Dallas counters with five linebackers, or so it sometimes seems to opponents. Philadelphia Coach Dick Vermeil described Dallas safeties Charlie Waters and Cliff Harris, the game's best pair, as "two extra linebackers making tackles at the line of scrimmage."
Waters likes to ride his motorcycle without a helmet, but it is Harris whom the Cowboys call "Crash." Waters plays with pain. He played one whole season with a broken arm that was held together with a pin. In fact, he rebroke it one day while putting his shirt on. Harris, though, is considered the tougher of the two. Cowboy players measure opponents' toughness by how they get up—if they get up—after being hit by Harris. Dallas Cornerbacks Aaron Kyle and Benny Barnes say that in the interest of self-preservation they always try to upend their man before Harris arrives. Crash doesn't distinguish between friend and foe when he tackles; in Dallas' opening game this year, Harris twice knocked out Kyle with tackles.

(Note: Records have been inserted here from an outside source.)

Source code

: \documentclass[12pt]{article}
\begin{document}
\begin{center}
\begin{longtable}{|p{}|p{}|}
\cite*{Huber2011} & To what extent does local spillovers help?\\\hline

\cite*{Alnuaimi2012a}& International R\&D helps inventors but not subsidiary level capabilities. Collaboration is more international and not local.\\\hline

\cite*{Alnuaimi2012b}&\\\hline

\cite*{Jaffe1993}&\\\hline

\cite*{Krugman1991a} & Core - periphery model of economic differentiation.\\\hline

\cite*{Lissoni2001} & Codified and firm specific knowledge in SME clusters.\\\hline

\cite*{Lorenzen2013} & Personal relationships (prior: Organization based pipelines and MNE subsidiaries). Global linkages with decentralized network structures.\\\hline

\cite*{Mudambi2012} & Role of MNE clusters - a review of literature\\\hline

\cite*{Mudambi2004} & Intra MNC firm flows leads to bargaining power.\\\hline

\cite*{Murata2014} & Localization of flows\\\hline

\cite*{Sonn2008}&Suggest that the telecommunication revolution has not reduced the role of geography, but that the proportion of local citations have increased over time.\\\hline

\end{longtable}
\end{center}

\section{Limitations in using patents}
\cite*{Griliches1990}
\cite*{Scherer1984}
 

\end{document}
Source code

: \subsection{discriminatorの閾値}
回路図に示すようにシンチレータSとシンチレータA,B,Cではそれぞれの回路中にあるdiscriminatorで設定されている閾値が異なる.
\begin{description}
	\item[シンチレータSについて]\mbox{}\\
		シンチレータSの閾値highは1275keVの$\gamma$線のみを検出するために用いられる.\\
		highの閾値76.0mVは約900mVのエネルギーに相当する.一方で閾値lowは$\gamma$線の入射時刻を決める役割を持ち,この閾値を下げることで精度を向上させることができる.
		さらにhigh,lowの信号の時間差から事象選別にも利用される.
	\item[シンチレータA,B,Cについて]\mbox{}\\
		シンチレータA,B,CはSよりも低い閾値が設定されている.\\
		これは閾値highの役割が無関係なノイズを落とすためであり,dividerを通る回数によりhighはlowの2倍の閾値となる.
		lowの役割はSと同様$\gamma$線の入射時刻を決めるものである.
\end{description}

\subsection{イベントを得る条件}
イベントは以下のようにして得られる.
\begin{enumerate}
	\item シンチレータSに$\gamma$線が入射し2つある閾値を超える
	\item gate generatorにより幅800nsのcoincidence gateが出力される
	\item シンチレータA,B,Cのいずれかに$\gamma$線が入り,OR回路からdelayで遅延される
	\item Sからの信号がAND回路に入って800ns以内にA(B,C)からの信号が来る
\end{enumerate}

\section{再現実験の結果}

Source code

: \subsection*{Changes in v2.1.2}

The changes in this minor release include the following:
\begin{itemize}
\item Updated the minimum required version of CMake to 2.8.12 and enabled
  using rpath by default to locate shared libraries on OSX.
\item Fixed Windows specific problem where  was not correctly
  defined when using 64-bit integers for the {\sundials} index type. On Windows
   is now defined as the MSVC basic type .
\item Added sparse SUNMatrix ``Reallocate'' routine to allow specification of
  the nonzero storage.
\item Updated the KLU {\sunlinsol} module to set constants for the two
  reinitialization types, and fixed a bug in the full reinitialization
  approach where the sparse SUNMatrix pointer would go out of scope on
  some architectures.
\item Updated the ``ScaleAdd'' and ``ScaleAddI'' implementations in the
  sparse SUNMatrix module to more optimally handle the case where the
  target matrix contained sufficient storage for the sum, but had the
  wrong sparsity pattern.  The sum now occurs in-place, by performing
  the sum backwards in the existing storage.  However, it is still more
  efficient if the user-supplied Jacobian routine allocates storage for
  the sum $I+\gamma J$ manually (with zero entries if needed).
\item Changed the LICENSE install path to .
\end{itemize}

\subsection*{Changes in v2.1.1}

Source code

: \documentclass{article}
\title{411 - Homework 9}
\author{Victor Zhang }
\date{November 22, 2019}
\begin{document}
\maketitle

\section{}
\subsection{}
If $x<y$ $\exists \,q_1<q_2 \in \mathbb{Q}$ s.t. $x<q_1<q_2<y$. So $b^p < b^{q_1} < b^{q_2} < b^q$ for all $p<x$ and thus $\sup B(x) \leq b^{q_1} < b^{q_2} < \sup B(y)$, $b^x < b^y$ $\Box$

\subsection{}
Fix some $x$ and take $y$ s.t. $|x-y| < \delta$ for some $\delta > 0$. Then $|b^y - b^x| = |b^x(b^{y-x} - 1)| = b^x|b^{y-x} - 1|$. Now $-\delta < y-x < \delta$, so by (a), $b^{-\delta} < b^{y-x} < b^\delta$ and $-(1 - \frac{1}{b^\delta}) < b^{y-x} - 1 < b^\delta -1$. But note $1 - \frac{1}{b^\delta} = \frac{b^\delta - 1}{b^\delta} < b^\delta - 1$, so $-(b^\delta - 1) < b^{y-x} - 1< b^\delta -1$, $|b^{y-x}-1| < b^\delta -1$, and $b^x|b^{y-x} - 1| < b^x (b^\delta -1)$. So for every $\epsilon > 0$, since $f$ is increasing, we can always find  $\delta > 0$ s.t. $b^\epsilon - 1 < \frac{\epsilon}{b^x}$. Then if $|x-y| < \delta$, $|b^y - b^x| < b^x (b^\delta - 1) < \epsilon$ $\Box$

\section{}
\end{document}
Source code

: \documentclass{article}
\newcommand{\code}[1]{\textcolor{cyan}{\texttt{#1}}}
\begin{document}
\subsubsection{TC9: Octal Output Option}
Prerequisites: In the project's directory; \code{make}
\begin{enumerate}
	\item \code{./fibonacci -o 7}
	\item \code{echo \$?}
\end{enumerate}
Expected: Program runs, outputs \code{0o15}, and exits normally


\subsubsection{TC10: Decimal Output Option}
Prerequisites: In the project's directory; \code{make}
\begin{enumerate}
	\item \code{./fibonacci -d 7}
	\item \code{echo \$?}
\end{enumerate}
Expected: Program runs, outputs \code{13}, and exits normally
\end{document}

The Cowboy defensive backs get a lot of help from their front four, which this year led the NFC with 53 sacks. Harvey Martin, the NFC's defensive player of the year, topped the NFL in individual sacks with 23. Next to him on the right side is Randy White, whom Waters calls "the manster—half man, half monster." White is the strongest Cowboy ever, and very mean. Landry says, "I never thought I'd see another Bob Lilly in my lifetime, but Randy White can be another Bob Lilly for us." White was acquired with the No. 1 draft pick Dallas got from New York in return for Morton.
Ed (Too Tall) Jones and Jethro Pugh handle the left side. Jones, who will play opposite the mammoth Minor, dominated the scrimmage line in Dallas' playoff wins over Chicago and Minnesota. However, Too Tall has yet to develop into a great pass rusher. "I've been getting better," he says, "but when I get to the quarterback, Harvey or Randy are already sitting on him."

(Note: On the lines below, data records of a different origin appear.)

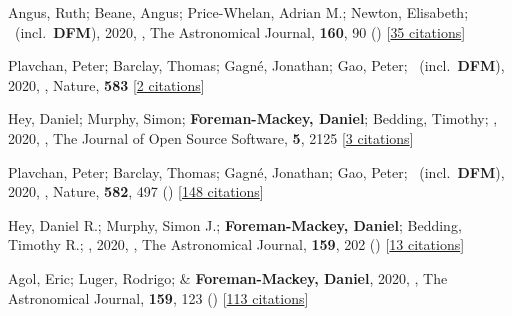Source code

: \item[{\color{numcolor}\scriptsize58}] Angus, Ruth; Beane, Angus; Price-Whelan, Adrian M.; Newton, Elisabeth; \etal\ (incl.\ \textbf{DFM}), 2020, , The Astronomical Journal, \textbf{160}, 90 () [\href{https://ui.adsabs.harvard.edu/abs/2020AJ....160...90A}{35 citations}]

\item[{\color{numcolor}\scriptsize57}] Plavchan, Peter; Barclay, Thomas; Gagn{\'e}, Jonathan; Gao, Peter; \etal\ (incl.\ \textbf{DFM}), 2020, , Nature, \textbf{583} [\href{https://ui.adsabs.harvard.edu/abs/2020Natur.583E..31P}{2 citations}]

\item[{\color{numcolor}\scriptsize56}] Hey, Daniel; Murphy, Simon; \textbf{Foreman-Mackey, Daniel}; Bedding, Timothy; \etal, 2020, , The Journal of Open Source Software, \textbf{5}, 2125 [\href{https://ui.adsabs.harvard.edu/abs/2020JOSS....5.2125H}{3 citations}]

\item[{\color{numcolor}\scriptsize55}] Plavchan, Peter; Barclay, Thomas; Gagn{\'e}, Jonathan; Gao, Peter; \etal\ (incl.\ \textbf{DFM}), 2020, , Nature, \textbf{582}, 497 () [\href{https://ui.adsabs.harvard.edu/abs/2020Natur.582..497P}{148 citations}]

\item[{\color{numcolor}\scriptsize54}] Hey, Daniel R.; Murphy, Simon J.; \textbf{Foreman-Mackey, Daniel}; Bedding, Timothy R.; \etal, 2020, , The Astronomical Journal, \textbf{159}, 202 () [\href{https://ui.adsabs.harvard.edu/abs/2020AJ....159..202H}{13 citations}]

\item[{\color{numcolor}\scriptsize53}] Agol, Eric; Luger, Rodrigo; \& \textbf{Foreman-Mackey, Daniel}, 2020, , The Astronomical Journal, \textbf{159}, 123 () [\href{https://ui.adsabs.harvard.edu/abs/2020AJ....159..123A}{113 citations}]

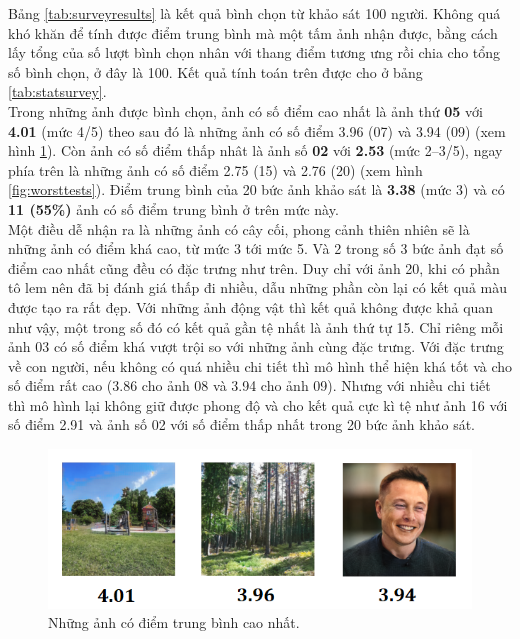 \documentclass[a4paper, 12pt]{article}
\begin{document}
\noindent
Bảng \ref{tab:surveyresults} là kết quả bình chọn từ khảo sát 100 người. Không quá khó khăn để tính được điểm trung bình mà một tấm ảnh nhận được, bằng cách lấy tổng của số lượt bình chọn nhân với thang điểm tương ưng rồi chia cho tổng số bình chọn, ở đây là 100. Kết quả tính toán trên được cho ở bảng \ref{tab:statsurvey}.\vspace{5pt}\\
Trong những ảnh được bình chọn, ảnh có số điểm cao nhất là ảnh thứ \textbf{05} với \textbf{4.01} (mức 4/5) theo sau đó là những ảnh có số điểm 3.96 (07) và 3.94 (09) (xem hình \ref{fig:besttests}). Còn ảnh có số điểm thấp nhât là ảnh số \textbf{02} với \textbf{2.53} (mức 2--3/5), ngay phía trên là những ảnh có số điểm 2.75 (15) và 2.76 (20) (xem hình \ref{fig:worsttests}). Điểm trung bình của 20 bức ảnh khảo sát là \textbf{3.38} (mức 3) và có \textbf{11 (55\%)} ảnh có số điểm trung bình ở trên mức này.\vspace{5pt}\\
Một điều dễ nhận ra là những ảnh có cây cối, phong cảnh thiên nhiên sẽ là những ảnh có điểm khá cao, từ mức 3 tới mức 5. Và 2 trong số 3 bức ảnh đạt số điểm cao nhất cũng đều có đặc trưng như trên. Duy chỉ với ảnh 20, khi có phần tô lem nên đã bị đánh giá thấp đi nhiều, dẫu những phần còn lại có kết quả màu được tạo ra rất đẹp. Với những ảnh động vật thì kết quả không được khả quan như vậy, một trong số đó có kết quả gần tệ nhất là ảnh thứ tự 15. Chỉ riêng mỗi ảnh 03 có số điểm khá vượt trội so với những ảnh cùng đặc trưng. Với đặc trưng về con người, nếu không có quá nhiều chi tiết thì mô hình thể hiện khá tốt và cho số điểm rất cao (3.86 cho ảnh 08 và 3.94 cho ảnh 09). Nhưng với nhiều chi tiết thì mô hình lại không giữ được phong độ và cho kết quả cực kì tệ như ảnh 16 với số điểm 2.91 và ảnh số 02 với số điểm thấp nhất trong 20 bức ảnh khảo sát.

\begin{figure}[!h]
\captionsetup{width=0.8\textwidth}
\centering
\includegraphics[width=12cm]{images/best.PNG}
\caption{Những ảnh có điểm trung bình cao nhất.}
\label{fig:besttests}
\end{figure}
\end{document}
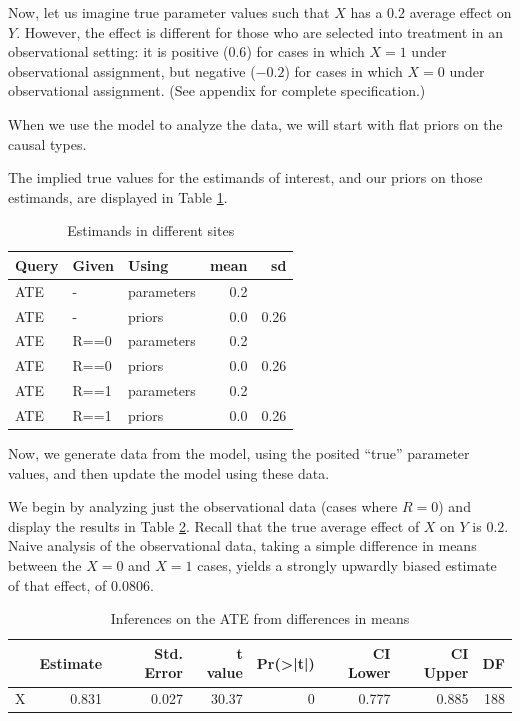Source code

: \documentclass[
  12pt,
]{book}
\begin{document}
Now, let us imagine true parameter values such that \(X\) has a \(0.2\) average effect on \(Y\). However, the effect is different for those who are selected into treatment in an observational setting: it is positive (\(0.6\)) for cases in which \(X=1\) under observational assignment, but negative (\(-0.2\)) for cases in which \(X=0\) under observational assignment. (See appendix for complete specification.)

When we use the model to analyze the data, we will start with flat priors on the causal types.

The implied true values for the estimands of interest, and our priors on those estimands, are displayed in Table \ref{tab:fusionestimands}.

\begin{table}

\caption{\label{tab:fusionestimands}Estimands in different sites}
\centering
\begin{tabular}[t]{l|l|l|r|r}
\hline
Query & Given & Using & mean & sd\\
\hline
ATE & - & parameters & 0.2 & \\
\hline
ATE & - & priors & 0.0 & 0.26\\
\hline
ATE & R==0 & parameters & 0.2 & \\
\hline
ATE & R==0 & priors & 0.0 & 0.26\\
\hline
ATE & R==1 & parameters & 0.2 & \\
\hline
ATE & R==1 & priors & 0.0 & 0.26\\
\hline
\end{tabular}
\end{table}

Now, we generate data from the model, using the posited ``true'' parameter values, and then update the model using these data.

We begin by analyzing just the observational data (cases where \(R=0\)) and display the results in Table \ref{tab:fusiondim}. Recall that the true average effect of \(X\) on \(Y\) is \(0.2\). Naive analysis of the observational data, taking a simple difference in means between the \(X=0\) and \(X=1\) cases, yields a strongly upwardly biased estimate of that effect, of 0.0806.

\begin{table}

\caption{\label{tab:fusiondim}Inferences on the ATE from differences in means}
\centering
\begin{tabular}[t]{l|r|r|r|r|r|r|r}
\hline
  & Estimate & Std. Error & t value & Pr(>|t|) & CI Lower & CI Upper & DF\\
\hline
X & 0.831 & 0.027 & 30.37 & 0 & 0.777 & 0.885 & 188\\
\hline
\end{tabular}
\end{table}
\end{document}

For their part, the Broncos do less than a championship job of protecting Morton. Denver quarterbacks have been sacked 50 times this year, the third-highest total in the NFL. One reason for this is that Miller has instructed his quarterbacks to eat the ball rather than risk an interception. Another is that Morton has never been much of a scrambler. If the hip condition that hospitalized Morton before the Oakland playoff game flares up against Dallas, Morton may well be a sitting duck for the Cowboy front four. Interceptions are unquestionably costly, but then so are sacks. Bud Goode, a statistician whose computer service is bought by many NFL clubs, claims the sack is too often underrated. His Univac computer says that dropping the quarterback is worth three points to the defense.
Unfortunately for the Broncos, they have trouble sacking opposition quarterbacks themselves—the lone chink in their defensive armament. With only three down linemen, the Broncos don't apply great pressure and they often leave big gaps between the rushers. Against Oakland's hobbled Ken Stabler, this shortcoming made little difference. But Staubach can—and does—run effectively. He should be able to keep two or three drives alive by moving around until he finds an open receiver—or by running for a first down. In a tight defensive struggle, this may be all the Cowboys will need to break the Broncos.